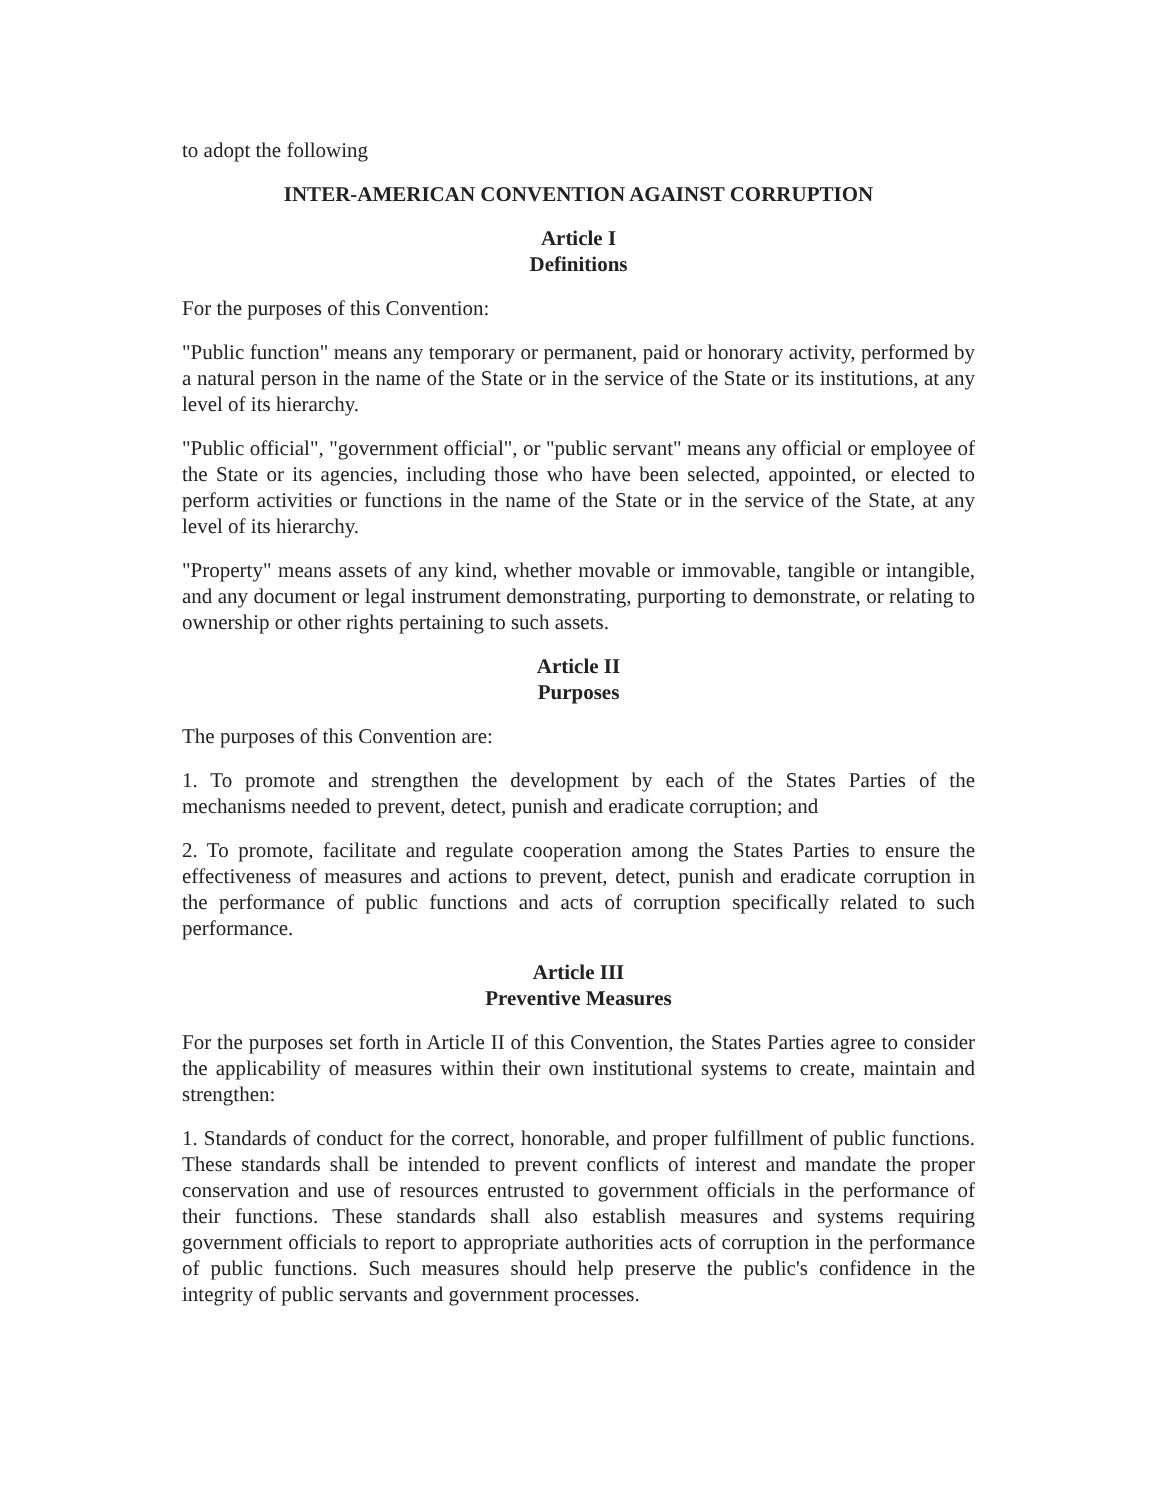to adopt the following
INTER-AMERICAN CONVENTION AGAINST CORRUPTION
Article I
Definitions
For the purposes of this Convention:
"Public function" means any temporary or permanent, paid or honorary activity, performed by a natural person in the name of the State or in the service of the State or its institutions, at any level of its hierarchy.
"Public official", "government official", or "public servant" means any official or employee of the State or its agencies, including those who have been selected, appointed, or elected to perform activities or functions in the name of the State or in the service of the State, at any level of its hierarchy.
"Property" means assets of any kind, whether movable or immovable, tangible or intangible, and any document or legal instrument demonstrating, purporting to demonstrate, or relating to ownership or other rights pertaining to such assets.
Article II
Purposes
The purposes of this Convention are:
1. To promote and strengthen the development by each of the States Parties of the mechanisms needed to prevent, detect, punish and eradicate corruption; and
2. To promote, facilitate and regulate cooperation among the States Parties to ensure the effectiveness of measures and actions to prevent, detect, punish and eradicate corruption in the performance of public functions and acts of corruption specifically related to such performance.
Article III
Preventive Measures
For the purposes set forth in Article II of this Convention, the States Parties agree to consider the applicability of measures within their own institutional systems to create, maintain and strengthen:
1. Standards of conduct for the correct, honorable, and proper fulfillment of public functions. These standards shall be intended to prevent conflicts of interest and mandate the proper conservation and use of resources entrusted to government officials in the performance of their functions. These standards shall also establish measures and systems requiring government officials to report to appropriate authorities acts of corruption in the performance of public functions. Such measures should help preserve the public's confidence in the integrity of public servants and government processes.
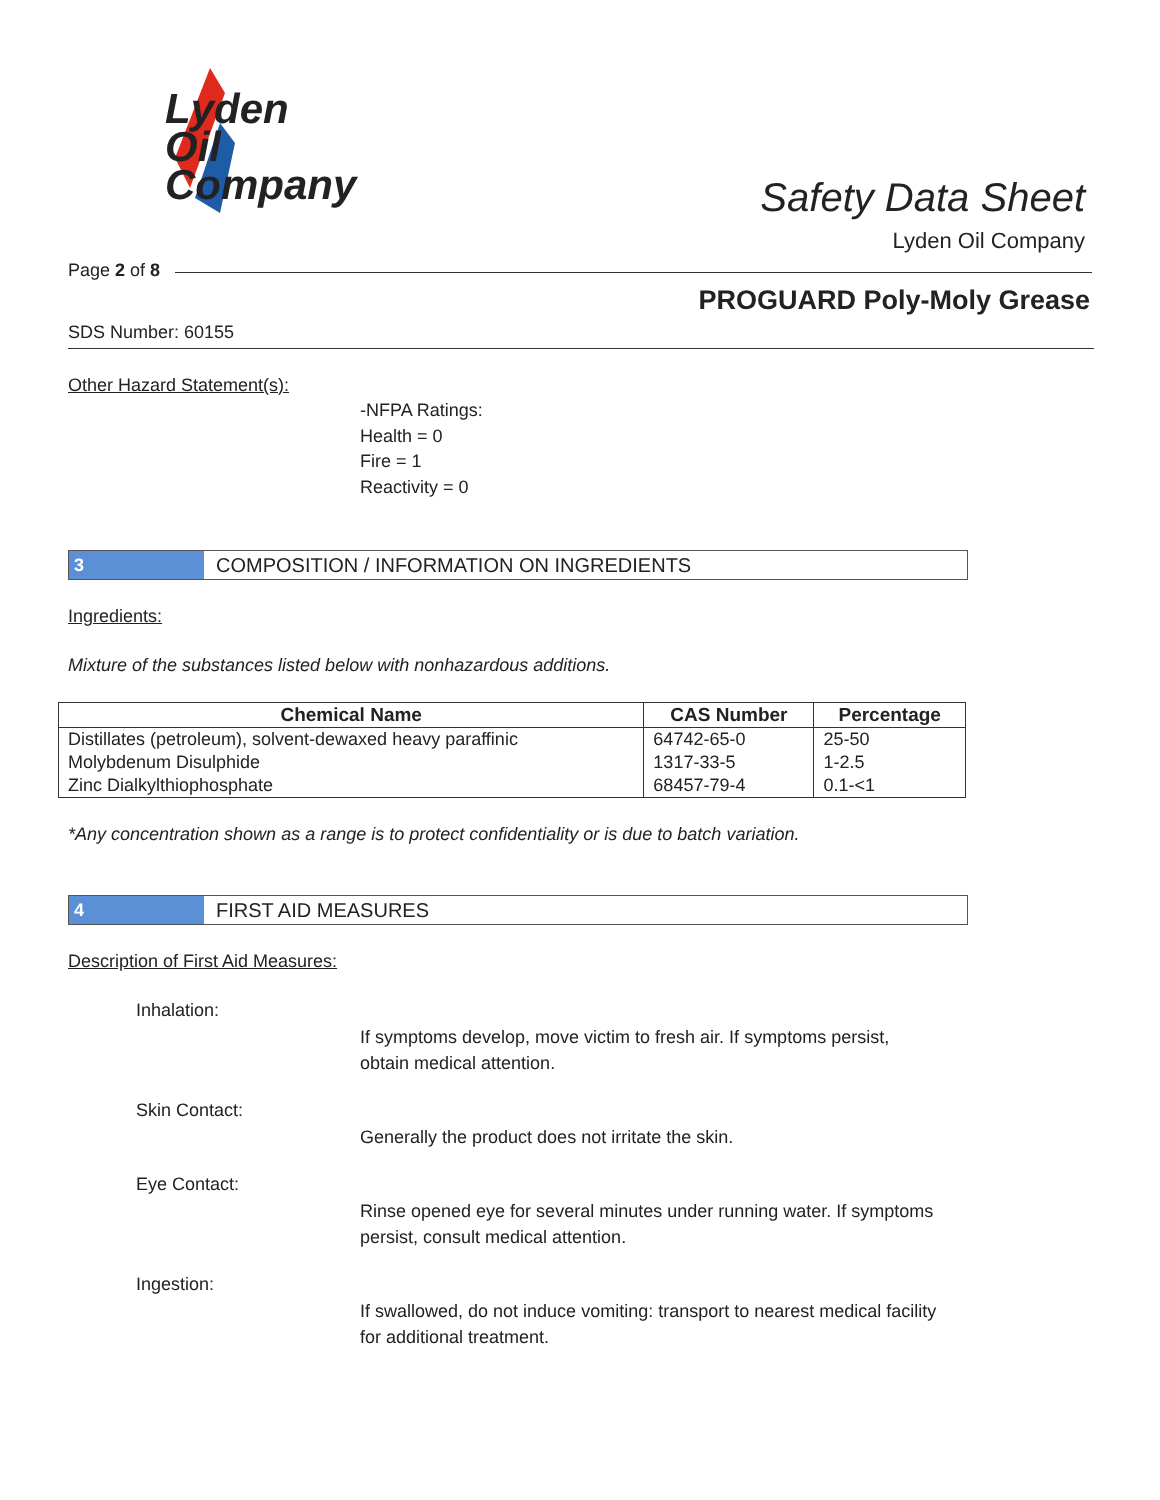Lyden
Oil
Company
Safety Data Sheet
Lyden Oil Company
Page 2 of 8
PROGUARD Poly-Moly Grease
SDS Number: 60155
Other Hazard Statement(s):
-NFPA Ratings:
Health = 0
Fire = 1
Reactivity = 0
3
COMPOSITION / INFORMATION ON INGREDIENTS
Ingredients:
Mixture of the substances listed below with nonhazardous additions.
| Chemical Name | CAS Number | Percentage |
| --- | --- | --- |
| Distillates (petroleum), solvent-dewaxed heavy paraffinic | 64742-65-0 | 25-50 |
| Molybdenum Disulphide | 1317-33-5 | 1-2.5 |
| Zinc Dialkylthiophosphate | 68457-79-4 | 0.1-<1 |
*Any concentration shown as a range is to protect confidentiality or is due to batch variation.
4
FIRST AID MEASURES
Description of First Aid Measures:
Inhalation:
If symptoms develop, move victim to fresh air. If symptoms persist, obtain medical attention.
Skin Contact:
Generally the product does not irritate the skin.
Eye Contact:
Rinse opened eye for several minutes under running water. If symptoms persist, consult medical attention.
Ingestion:
If swallowed, do not induce vomiting: transport to nearest medical facility for additional treatment.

========================================================================

PROBLEM REQUIREMENTS:
What is needed is an exact copy of the lines from the start of the records through the line containing "State, at any level of its hierarchy.", with no pictures.

EXERCISE RESPONSE:
to adopt the following
INTER-AMERICAN CONVENTION AGAINST CORRUPTION
Article I
Definitions
For the purposes of this Convention:
"Public function" means any temporary or permanent, paid or honorary activity, performed by a natural person in the name of the State or in the service of the State or its institutions, at any level of its hierarchy.
"Public official", "government official", or "public servant" means any official or employee of the State or its agencies, including those who have been selected, appointed, or elected to perform activities or functions in the name of the State or in the service of the State, at any level of its hierarchy.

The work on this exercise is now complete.